### Description of the task
Go through the entries below. Copy each line in which "living" appears.

━━ Available records

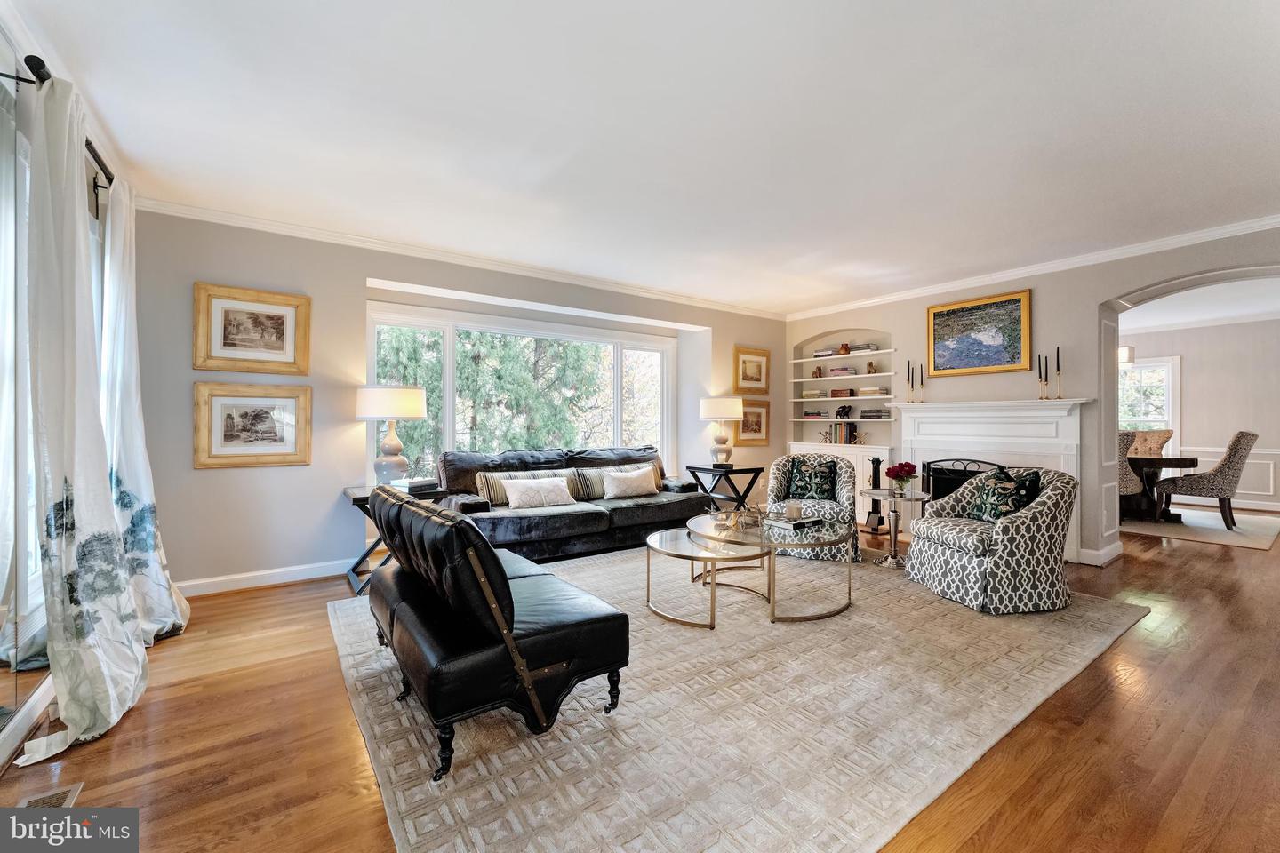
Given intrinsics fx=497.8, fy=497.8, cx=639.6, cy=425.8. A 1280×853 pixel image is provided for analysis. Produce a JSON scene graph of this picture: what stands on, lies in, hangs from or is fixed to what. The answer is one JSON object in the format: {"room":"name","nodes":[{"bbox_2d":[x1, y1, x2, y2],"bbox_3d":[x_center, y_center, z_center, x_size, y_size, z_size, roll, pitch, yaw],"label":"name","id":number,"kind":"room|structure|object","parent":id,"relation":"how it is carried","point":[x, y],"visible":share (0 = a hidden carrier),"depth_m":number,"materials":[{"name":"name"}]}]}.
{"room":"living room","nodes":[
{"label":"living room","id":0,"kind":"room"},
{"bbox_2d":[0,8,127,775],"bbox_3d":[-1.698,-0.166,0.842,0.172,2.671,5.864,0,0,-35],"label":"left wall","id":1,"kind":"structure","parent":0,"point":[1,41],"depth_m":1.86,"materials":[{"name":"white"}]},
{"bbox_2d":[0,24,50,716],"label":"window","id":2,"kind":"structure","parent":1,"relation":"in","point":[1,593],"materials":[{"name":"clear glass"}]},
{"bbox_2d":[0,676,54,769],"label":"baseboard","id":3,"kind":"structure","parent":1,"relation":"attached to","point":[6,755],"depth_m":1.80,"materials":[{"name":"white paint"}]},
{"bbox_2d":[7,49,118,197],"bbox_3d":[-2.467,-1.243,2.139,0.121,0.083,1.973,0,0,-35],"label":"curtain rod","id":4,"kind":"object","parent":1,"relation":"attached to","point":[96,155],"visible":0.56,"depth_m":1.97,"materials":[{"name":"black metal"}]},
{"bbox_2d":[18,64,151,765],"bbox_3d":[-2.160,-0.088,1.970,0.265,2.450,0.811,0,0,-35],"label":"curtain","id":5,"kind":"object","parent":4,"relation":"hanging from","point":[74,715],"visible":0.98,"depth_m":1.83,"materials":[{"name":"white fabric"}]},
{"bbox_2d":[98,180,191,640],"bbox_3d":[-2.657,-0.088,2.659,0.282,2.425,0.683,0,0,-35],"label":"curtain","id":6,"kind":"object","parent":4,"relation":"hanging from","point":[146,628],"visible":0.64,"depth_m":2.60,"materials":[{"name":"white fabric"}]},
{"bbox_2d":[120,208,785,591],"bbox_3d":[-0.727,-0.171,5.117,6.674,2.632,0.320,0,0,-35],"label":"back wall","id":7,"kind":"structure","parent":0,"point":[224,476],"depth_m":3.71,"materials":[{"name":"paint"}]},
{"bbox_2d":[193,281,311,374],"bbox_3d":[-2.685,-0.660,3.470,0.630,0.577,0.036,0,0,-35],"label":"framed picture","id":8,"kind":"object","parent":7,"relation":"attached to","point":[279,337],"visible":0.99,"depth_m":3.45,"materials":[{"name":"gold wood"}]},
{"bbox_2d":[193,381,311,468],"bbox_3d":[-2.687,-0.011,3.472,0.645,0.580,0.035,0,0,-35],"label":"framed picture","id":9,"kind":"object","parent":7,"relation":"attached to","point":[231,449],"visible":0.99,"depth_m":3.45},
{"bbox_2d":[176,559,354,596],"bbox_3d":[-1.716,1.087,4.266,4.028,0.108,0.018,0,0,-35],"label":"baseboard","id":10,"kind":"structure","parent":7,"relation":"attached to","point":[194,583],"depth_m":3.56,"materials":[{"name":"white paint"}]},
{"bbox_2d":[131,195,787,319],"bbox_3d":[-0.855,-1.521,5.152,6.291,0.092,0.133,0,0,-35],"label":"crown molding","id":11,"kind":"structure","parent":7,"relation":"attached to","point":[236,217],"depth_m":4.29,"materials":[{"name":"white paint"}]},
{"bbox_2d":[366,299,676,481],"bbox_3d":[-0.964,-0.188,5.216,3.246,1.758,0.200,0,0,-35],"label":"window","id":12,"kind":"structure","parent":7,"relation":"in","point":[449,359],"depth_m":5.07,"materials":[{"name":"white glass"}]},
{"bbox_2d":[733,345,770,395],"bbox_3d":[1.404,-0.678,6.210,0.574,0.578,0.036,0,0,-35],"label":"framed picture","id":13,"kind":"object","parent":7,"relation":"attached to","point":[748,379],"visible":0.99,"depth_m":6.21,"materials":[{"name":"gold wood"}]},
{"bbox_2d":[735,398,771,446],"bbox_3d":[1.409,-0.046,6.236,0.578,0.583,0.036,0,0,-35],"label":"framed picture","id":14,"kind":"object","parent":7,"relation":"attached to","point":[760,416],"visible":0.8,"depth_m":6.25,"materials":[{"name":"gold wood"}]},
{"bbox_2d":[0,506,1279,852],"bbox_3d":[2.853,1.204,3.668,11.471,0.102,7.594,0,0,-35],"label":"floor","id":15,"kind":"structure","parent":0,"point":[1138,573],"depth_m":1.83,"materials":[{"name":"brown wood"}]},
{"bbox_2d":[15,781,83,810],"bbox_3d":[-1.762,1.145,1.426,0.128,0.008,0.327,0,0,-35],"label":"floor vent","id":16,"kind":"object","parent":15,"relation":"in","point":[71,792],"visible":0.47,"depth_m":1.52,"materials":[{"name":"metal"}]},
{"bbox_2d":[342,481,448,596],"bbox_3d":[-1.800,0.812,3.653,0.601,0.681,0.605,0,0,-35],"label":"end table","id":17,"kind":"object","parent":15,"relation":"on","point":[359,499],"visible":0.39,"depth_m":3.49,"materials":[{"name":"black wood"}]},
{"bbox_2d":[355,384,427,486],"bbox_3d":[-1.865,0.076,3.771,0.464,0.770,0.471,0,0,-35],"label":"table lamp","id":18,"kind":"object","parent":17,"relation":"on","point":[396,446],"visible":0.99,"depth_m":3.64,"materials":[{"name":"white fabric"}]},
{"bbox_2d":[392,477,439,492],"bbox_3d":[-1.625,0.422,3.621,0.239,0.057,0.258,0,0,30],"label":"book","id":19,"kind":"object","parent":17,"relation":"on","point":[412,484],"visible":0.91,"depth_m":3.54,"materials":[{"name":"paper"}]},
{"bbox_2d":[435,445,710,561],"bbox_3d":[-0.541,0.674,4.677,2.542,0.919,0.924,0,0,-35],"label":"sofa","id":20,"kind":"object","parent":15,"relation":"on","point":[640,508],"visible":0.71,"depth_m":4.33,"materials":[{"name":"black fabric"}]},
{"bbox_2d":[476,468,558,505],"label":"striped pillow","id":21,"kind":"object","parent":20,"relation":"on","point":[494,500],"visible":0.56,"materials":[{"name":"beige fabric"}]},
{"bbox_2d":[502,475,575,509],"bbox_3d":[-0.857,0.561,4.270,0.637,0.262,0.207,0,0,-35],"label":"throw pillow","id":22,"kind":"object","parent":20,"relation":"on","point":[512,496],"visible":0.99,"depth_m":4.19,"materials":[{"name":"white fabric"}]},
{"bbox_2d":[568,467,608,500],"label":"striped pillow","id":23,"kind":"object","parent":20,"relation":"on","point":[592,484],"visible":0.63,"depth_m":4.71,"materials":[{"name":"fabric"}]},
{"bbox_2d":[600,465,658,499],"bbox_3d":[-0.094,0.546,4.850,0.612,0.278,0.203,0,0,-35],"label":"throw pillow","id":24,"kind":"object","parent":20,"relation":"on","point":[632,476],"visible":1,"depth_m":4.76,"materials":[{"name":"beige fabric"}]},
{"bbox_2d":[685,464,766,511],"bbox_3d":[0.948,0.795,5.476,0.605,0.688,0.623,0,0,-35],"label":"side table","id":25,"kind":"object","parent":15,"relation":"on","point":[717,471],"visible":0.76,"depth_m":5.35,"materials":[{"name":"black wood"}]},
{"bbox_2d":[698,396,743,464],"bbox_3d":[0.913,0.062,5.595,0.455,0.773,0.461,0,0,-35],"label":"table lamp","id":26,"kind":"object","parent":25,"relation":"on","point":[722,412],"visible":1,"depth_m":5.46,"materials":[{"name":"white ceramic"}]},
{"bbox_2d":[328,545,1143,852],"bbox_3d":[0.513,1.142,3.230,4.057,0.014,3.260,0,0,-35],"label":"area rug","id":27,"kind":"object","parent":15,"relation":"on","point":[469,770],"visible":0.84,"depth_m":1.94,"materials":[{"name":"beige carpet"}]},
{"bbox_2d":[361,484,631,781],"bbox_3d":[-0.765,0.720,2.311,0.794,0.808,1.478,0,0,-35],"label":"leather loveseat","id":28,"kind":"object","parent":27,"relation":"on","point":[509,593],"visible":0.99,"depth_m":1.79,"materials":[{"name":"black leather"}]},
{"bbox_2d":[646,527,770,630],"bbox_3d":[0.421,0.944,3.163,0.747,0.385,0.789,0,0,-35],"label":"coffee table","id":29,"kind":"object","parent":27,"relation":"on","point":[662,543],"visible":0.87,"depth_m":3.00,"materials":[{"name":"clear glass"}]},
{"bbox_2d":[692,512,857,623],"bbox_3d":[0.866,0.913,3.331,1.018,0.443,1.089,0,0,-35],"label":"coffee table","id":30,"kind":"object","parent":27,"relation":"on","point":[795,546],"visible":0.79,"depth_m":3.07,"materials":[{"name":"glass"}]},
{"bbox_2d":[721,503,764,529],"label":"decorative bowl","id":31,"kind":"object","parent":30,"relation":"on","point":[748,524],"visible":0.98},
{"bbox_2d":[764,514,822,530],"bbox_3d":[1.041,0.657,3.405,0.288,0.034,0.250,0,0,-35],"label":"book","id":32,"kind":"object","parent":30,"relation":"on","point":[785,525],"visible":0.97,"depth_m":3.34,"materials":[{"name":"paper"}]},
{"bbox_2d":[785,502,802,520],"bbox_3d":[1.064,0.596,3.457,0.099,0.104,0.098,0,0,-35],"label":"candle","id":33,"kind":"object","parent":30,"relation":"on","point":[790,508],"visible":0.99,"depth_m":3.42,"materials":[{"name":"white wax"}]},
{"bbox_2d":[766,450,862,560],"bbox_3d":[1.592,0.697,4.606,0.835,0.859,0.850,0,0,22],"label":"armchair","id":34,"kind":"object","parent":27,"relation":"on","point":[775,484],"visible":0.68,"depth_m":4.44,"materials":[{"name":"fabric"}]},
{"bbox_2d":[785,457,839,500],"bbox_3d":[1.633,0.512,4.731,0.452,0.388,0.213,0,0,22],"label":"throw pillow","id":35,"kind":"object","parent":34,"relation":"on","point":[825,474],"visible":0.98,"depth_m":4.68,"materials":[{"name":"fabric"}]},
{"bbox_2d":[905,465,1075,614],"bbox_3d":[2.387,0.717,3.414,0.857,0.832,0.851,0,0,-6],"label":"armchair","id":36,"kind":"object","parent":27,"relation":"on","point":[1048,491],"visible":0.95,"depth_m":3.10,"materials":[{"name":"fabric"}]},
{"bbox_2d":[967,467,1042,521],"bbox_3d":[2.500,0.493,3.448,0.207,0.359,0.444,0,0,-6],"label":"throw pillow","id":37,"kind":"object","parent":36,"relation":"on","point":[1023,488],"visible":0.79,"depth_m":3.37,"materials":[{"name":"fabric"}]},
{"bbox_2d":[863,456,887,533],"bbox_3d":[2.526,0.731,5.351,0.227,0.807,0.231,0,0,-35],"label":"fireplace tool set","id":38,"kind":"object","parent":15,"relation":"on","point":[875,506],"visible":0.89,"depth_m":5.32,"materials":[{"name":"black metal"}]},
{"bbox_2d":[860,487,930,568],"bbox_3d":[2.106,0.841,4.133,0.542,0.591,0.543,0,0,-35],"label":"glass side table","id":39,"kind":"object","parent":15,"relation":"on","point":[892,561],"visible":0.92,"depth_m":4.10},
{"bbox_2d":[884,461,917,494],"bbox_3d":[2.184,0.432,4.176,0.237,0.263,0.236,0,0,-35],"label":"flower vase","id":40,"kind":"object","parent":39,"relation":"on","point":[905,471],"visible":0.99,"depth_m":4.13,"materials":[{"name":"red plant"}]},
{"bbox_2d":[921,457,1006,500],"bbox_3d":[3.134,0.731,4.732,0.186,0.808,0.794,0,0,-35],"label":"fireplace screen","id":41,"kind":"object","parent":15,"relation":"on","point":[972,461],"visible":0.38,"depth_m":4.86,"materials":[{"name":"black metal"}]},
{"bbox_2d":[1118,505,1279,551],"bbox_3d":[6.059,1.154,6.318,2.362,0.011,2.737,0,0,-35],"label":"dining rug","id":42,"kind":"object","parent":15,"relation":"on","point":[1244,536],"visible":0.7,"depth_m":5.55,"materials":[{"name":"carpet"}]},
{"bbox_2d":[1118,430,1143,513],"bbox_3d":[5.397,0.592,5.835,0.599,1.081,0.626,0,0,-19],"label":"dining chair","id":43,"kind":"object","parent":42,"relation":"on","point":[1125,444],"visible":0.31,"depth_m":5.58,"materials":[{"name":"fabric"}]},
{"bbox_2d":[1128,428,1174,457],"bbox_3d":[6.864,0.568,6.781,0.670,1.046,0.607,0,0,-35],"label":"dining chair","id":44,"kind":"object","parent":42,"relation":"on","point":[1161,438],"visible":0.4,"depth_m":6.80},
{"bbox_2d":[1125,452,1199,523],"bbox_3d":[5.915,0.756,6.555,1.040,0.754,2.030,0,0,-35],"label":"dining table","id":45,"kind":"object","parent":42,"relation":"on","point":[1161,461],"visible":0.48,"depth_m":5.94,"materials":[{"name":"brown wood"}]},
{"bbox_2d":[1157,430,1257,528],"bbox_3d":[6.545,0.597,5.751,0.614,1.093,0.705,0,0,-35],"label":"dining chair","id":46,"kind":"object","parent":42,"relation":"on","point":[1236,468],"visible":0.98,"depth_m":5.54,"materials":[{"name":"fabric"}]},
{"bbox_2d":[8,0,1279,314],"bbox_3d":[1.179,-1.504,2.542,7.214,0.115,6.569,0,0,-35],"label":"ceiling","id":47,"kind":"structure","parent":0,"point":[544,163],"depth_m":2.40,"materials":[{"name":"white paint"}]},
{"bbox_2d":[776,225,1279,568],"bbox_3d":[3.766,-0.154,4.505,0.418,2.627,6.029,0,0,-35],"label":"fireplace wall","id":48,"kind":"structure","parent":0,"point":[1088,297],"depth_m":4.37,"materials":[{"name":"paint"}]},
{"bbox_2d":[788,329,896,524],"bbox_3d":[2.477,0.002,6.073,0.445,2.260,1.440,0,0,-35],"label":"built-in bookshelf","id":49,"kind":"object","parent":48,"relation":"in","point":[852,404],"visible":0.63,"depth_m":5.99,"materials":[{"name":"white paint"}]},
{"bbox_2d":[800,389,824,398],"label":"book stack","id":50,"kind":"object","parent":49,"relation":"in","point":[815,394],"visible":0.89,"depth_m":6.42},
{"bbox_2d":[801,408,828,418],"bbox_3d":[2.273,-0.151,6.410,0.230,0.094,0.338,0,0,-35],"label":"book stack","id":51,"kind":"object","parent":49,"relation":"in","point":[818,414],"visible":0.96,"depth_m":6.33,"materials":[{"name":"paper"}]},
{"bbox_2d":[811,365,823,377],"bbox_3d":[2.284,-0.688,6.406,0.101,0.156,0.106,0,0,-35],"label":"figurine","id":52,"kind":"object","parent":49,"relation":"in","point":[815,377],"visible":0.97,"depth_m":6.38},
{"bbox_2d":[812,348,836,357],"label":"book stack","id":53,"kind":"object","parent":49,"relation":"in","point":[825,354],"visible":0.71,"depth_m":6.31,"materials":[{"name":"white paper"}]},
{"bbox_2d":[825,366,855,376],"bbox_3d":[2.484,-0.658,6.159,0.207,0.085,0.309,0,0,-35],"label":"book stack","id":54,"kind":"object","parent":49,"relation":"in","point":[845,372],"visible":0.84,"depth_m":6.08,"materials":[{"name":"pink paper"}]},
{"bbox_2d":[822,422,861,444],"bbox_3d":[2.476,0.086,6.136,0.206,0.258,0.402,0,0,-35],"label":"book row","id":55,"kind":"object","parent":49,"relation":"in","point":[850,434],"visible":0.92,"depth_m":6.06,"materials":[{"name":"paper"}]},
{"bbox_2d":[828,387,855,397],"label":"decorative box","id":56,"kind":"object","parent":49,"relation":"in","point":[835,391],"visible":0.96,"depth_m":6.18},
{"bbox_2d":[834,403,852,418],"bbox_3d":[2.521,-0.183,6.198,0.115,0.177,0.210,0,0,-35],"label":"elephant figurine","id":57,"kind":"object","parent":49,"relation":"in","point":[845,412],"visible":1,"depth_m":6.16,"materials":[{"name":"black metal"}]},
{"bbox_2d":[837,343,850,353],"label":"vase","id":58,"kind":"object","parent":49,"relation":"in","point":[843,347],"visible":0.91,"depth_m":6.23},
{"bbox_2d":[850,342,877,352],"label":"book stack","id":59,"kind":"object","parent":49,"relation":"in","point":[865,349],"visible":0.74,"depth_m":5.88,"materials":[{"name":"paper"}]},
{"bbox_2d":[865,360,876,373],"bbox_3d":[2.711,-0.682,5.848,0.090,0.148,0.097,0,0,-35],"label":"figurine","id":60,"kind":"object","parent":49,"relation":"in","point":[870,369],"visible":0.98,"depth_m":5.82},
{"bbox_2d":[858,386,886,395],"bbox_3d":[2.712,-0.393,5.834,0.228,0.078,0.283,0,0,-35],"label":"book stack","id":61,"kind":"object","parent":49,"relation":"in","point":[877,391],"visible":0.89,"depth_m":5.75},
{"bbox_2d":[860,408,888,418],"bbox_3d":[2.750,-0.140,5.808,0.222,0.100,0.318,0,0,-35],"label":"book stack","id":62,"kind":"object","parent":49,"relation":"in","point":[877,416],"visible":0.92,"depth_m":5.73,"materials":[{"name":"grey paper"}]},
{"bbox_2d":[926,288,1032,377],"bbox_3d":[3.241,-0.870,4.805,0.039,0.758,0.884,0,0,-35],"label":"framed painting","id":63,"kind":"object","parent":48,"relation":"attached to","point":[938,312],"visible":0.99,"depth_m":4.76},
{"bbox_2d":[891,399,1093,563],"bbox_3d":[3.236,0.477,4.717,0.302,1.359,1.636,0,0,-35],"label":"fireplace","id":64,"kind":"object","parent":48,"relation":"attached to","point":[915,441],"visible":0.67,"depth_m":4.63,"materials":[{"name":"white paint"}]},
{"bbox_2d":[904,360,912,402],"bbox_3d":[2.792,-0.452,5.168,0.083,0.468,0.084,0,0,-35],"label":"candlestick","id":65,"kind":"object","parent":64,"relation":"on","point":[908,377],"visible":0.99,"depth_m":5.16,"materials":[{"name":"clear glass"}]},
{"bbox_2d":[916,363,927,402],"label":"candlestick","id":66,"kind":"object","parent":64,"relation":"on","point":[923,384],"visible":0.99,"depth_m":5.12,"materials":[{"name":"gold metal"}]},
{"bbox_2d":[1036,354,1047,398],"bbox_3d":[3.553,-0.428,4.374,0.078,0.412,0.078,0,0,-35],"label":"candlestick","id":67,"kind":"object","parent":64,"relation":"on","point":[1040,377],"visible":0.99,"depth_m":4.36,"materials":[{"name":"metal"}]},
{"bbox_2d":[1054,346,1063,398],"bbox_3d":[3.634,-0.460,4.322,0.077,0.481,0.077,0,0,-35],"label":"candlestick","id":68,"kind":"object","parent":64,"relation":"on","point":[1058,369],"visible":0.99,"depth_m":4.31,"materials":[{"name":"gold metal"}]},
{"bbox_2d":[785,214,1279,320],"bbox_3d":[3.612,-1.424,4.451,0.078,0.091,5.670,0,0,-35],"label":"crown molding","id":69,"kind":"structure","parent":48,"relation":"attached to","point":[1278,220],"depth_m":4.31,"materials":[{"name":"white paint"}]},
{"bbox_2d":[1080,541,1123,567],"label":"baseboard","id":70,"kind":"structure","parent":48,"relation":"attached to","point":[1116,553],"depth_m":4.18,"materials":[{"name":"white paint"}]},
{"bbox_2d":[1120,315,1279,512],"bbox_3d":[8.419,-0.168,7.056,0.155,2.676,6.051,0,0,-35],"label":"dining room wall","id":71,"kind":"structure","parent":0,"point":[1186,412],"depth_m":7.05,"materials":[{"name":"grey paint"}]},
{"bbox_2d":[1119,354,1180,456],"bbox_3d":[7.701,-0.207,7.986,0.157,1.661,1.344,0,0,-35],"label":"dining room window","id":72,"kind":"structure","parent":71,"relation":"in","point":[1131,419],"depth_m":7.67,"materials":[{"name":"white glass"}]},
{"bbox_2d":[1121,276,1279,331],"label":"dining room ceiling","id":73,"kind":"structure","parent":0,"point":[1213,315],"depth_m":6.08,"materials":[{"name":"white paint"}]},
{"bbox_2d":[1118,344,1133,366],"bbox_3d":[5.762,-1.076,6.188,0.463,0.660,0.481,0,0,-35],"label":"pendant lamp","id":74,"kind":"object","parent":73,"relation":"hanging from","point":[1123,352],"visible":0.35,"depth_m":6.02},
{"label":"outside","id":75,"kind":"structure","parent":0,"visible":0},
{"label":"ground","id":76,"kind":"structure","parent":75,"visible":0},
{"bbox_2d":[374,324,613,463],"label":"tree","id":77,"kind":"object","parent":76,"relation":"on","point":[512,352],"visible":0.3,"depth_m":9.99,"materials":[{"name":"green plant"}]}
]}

━━━━

### Solution to the exercise
{"room":"living room","nodes":[
{"label":"living room","id":0,"kind":"room"},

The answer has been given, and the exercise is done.